- Lekarzowi Grzegorzowi O. przedstawione zostały zarzuty narażenia na bezpośrednie niebezpieczeństwo utraty życia i zdrowia, a także nieumyślne spowodowanie choroby realnie zagrażającej życiu i zdrowiu pacjenta. Podejrzany nie przyznał się do stawianych mu zarzutów. Odmówił też składania wyjaśnień
- powiedział rzecznik prasowy Prokuratury Okręgowej w Poznaniu prok. Łukasz Wawrzyniak.
Dodał, że prokuratura planuje powołanie jeszcze dodatkowego zespołu biegłych, którzy mieliby dokładnie określić przyczyny śmierci pacjenta i wskazać, czy śmierć miała bezpośredni związek z zachowaniem lekarza.
Grzegorzowi O. za zarzucane mu czyny grozi kara do 5 lat pozbawienia wolności.
Koszmar podczas operacji
Do zdarzenia doszło jesienią 2016 roku. 64-letni mężczyzna był w Poznaniu operowany w związku z tętniakiem aorty.

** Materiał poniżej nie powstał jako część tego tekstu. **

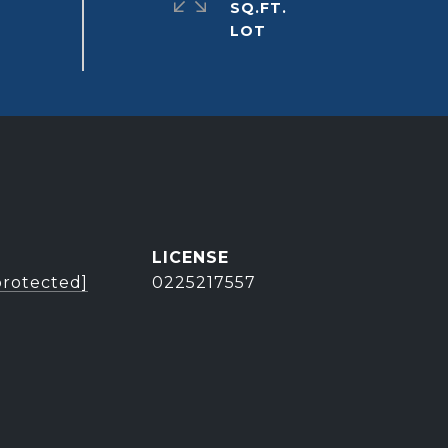
SQ.FT.
protected]
0225217557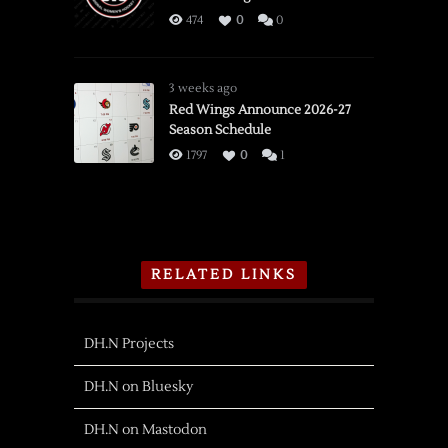
474
0
0
3 weeks ago
Red Wings Announce 2026-27
Season Schedule
1797
0
1
RELATED LINKS
DH.N Projects
DH.N on Bluesky
DH.N on Mastodon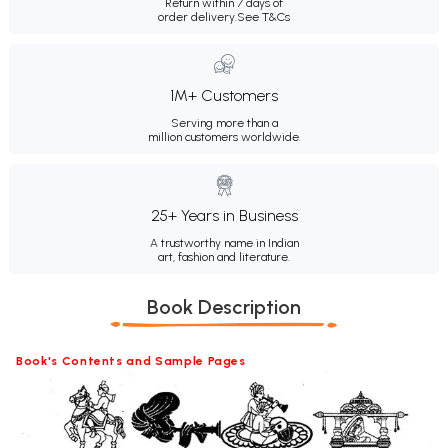
Return within 7 days of
order delivery.
See T&Cs
1M+ Customers
Serving more than a
million customers worldwide.
25+ Years in Business
A trustworthy name in Indian
art, fashion and literature.
Book Description
Book's Contents and Sample Pages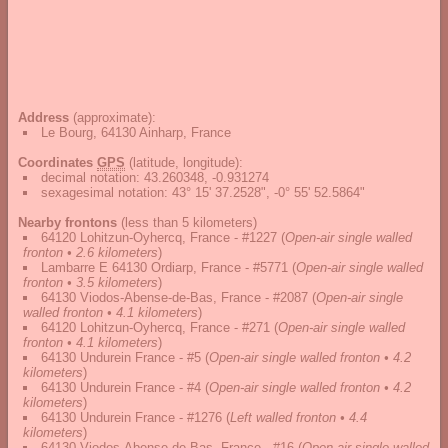
Address
(approximate):
Le Bourg, 64130 Ainharp, France
Coordinates
GPS
(latitude, longitude):
decimal notation
:
43.260348, -0.931274
sexagesimal notation
:
43° 15' 37.2528", -0° 55' 52.5864"
Nearby frontons
(less than 5 kilometers)
64120 Lohitzun-Oyhercq, France - #1227
(
Open-air single walled
fronton • 2.6 kilometers
)
Lambarre E 64130 Ordiarp, France - #5771
(
Open-air single walled
fronton • 3.5 kilometers
)
64130 Viodos-Abense-de-Bas, France - #2087
(
Open-air single
walled fronton • 4.1 kilometers
)
64120 Lohitzun-Oyhercq, France - #271
(
Open-air single walled
fronton • 4.1 kilometers
)
64130 Undurein France - #5
(
Open-air single walled fronton • 4.2
kilometers
)
64130 Undurein France - #4
(
Open-air single walled fronton • 4.2
kilometers
)
64130 Undurein France - #1276
(
Left walled fronton • 4.4
kilometers
)
64130 Viodos-Abense-de-Bas, France - #16
(
Open-air single walled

W trakcie zabiegu spadł ze stołu, wskutek upadku doznał urazów i stracił sporo krwi. Zmarł po ponad miesiącu.
Po zdarzeniu szpital przyznał, że pacjent spadł w trakcie zabiegu ze stołu, ale - jak podano - "wewnętrzne postępowanie nie potwierdziło, że zdarzenie to przyczyniło się do jego śmierci".